Texte fourni:

....

Les Jugemens précipités, ou les Suites de Misanthropie et repentir, comédie mêlée de chants, de Ségur jeune, 5 Germinal an 7 [25 mars 1799].

Théâtre Montansier Variétés

Almanach des Muses 1800

Courrier des spectacles, n° 763 du 6 germinal an 7 [26 mars 1799], p. 2 :

[La pièce nouvelle a rencontré un succès contesté, puisque les « gens de goût » (qui seront qualifiés tout aussi ironiquement en fin d’article d’« amateurs et [de] connoisseurs ») l’ont mal jugée parce qu’elle n’est pas du comique facile qu’aime le public de ce théâtre. Néanmoins, l’auteur a été nommé, mais a renoncé à paraître. Suit l’analyse de la pièce, réduite au récit de l’intrigue, une histoire assez simple de deux jeunes gens qui reprochent à leur bien aimée de mal réagir à Misanthropie et repentir, la pièce à la mode : l’une y est indifférente, l’autre trop sensible. Tous deux veulent rompre leurs fiançailles, jusqu’à ce que le malentendu se dissipe : les deux jeunes filles ont en fait une réaction normale, qui s’explique facilement, et les deux mariages vont se faire. Le jugement porté sur la pièce est équilibré : elle manque d’action et son plan est faible, mais son but moral est indiscutable, et elle est bien écrite, dialogue comme couplets, avec des caractères bien dessinés. Elle mérite son succès. Et les interprètes ont joué avec ensemble.]

Théâtre Montansier.

....

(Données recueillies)
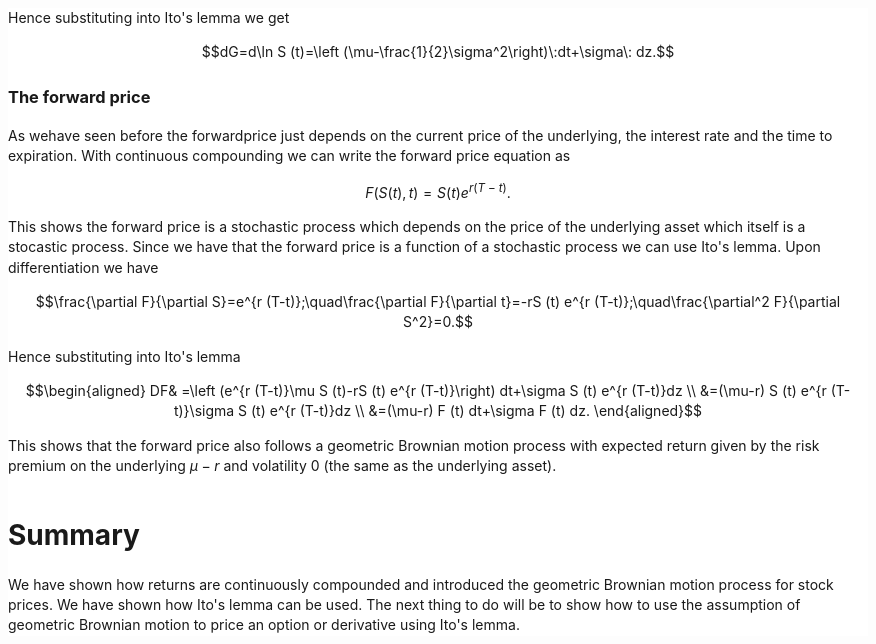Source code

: Hence substituting into Ito's lemma we get

$$dG=d\ln S (t)=\left (\mu-\frac{1}{2}\sigma^2\right)\:dt+\sigma\: dz.$$

### The forward price

As wehave seen before the forwardprice just depends on the current price of the underlying,  the interest rate and the time to expiration. With continuous compounding we can write the forward price equation as

$$F (S (t),  t)=S (t) e^{r (T-t)}.$$

This shows the forward price is a stochastic process which depends on the price of the underlying asset which itself is a stocastic process. Since we have that the forward price is a function of a stochastic process we can use Ito's lemma. Upon differentiation we have

$$\frac{\partial F}{\partial S}=e^{r (T-t)};\quad\frac{\partial F}{\partial t}=-rS (t) e^{r (T-t)};\quad\frac{\partial^2 F}{\partial S^2}=0.$$

Hence substituting into Ito's lemma

$$\begin{aligned}
DF& =\left (e^{r (T-t)}\mu S (t)-rS (t) e^{r (T-t)}\right) dt+\sigma S (t) e^{r (T-t)}dz \\
&=(\mu-r) S (t) e^{r (T-t)}\sigma S (t) e^{r (T-t)}dz \\
&=(\mu-r) F (t) dt+\sigma F (t) dz.
\end{aligned}$$

This shows that the forward price also follows a geometric Brownian motion process with expected return given by the risk premium on the underlying $\mu-r$ and volatility 0 (the same as the underlying asset).

# Summary

We have shown how returns are continuously compounded and introduced the geometric Brownian motion process for stock prices. We have shown how Ito's lemma can be used. The next thing to do will be to show how to use the assumption of geometric Brownian motion to price an option or derivative using Ito's lemma.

....

Consigne: D'après le texte fourni sur Les Jugemens précipités, qu'a fait l'auteur une fois nommé ?

Corrigé: Il a renoncé à paraître.